• _TASK BRIEF_
Write the records out again, exactly as they stand below.

• _GIVEN INFORMATION_

+---+

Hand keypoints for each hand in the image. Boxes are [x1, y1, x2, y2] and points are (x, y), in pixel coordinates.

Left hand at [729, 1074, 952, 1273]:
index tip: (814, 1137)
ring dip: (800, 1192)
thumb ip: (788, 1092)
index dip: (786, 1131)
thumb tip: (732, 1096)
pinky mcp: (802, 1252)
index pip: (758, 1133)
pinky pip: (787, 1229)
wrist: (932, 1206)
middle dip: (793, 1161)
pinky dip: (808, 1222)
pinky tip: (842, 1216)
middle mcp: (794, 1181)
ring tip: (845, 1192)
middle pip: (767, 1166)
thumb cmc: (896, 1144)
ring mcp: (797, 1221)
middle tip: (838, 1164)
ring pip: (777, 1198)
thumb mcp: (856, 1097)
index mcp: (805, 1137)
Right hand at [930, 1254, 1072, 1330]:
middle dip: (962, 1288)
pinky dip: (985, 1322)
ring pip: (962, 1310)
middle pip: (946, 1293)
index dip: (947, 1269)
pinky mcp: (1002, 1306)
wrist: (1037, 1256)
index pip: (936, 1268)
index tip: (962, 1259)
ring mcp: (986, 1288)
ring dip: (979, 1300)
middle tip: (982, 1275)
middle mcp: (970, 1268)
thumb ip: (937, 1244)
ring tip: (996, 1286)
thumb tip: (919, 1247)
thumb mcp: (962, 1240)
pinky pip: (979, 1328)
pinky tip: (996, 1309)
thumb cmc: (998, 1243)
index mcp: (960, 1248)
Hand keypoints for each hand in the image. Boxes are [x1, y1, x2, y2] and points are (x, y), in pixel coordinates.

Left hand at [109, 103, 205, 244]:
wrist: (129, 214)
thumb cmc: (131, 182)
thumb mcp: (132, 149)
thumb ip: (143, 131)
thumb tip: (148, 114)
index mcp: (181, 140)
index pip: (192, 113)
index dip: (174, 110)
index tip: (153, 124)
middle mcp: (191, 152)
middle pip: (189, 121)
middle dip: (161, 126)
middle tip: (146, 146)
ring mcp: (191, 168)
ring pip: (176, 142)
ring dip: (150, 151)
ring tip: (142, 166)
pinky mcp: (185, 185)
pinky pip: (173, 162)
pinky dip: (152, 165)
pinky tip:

+---+

• _REPLY TO THE TASK_
Hand keypoints for each hand in the image. Boxes are [x1, y1, x2, y2] and points are (x, y), in pixel coordinates.

Left hand at [729, 1074, 952, 1273]:
index tip: (814, 1137)
ring dip: (800, 1192)
thumb ip: (788, 1092)
index dip: (786, 1131)
thumb tip: (732, 1096)
pinky mcp: (802, 1252)
index pip: (758, 1133)
pinky pip: (787, 1229)
wrist: (932, 1206)
middle dip: (793, 1161)
pinky dip: (808, 1222)
pinky tip: (842, 1216)
middle mcp: (794, 1181)
ring tip: (845, 1192)
middle pip: (767, 1166)
thumb cmc: (896, 1144)
ring mcp: (797, 1221)
middle tip: (838, 1164)
ring pip: (777, 1198)
thumb mcp: (856, 1097)
index mcp: (805, 1137)
Right hand at [930, 1254, 1072, 1330]:
middle dip: (962, 1288)
pinky dip: (985, 1322)
ring pip: (962, 1310)
middle pip: (946, 1293)
index dip: (947, 1269)
pinky mcp: (1002, 1306)
wrist: (1037, 1256)
index pip: (936, 1268)
index tip: (962, 1259)
ring mcp: (986, 1288)
ring dip: (979, 1300)
middle tip: (982, 1275)
middle mcp: (970, 1268)
thumb ip: (937, 1244)
ring tip: (996, 1286)
thumb tip: (919, 1247)
thumb mcp: (962, 1240)
pinky pip: (979, 1328)
pinky tip: (996, 1309)
thumb cmc: (998, 1243)
index mcp: (960, 1248)
Hand keypoints for each hand in the image. Boxes are [x1, y1, x2, y2] and points are (x, y), in pixel coordinates.

Left hand at [109, 103, 205, 244]:
wrist: (129, 214)
thumb cmc: (131, 182)
thumb mcp: (132, 149)
thumb ip: (143, 131)
thumb tip: (148, 114)
index mcp: (181, 140)
index pip: (192, 113)
index dip: (174, 110)
index tip: (153, 124)
middle mcp: (191, 152)
middle pip: (189, 121)
middle dip: (161, 126)
middle tip: (146, 146)
ring mcp: (191, 168)
ring pip: (176, 142)
ring dip: (150, 151)
ring tip: (142, 166)
pinky mcp: (185, 185)
pinky pip: (173, 162)
pinky dip: (152, 165)
pinky tip:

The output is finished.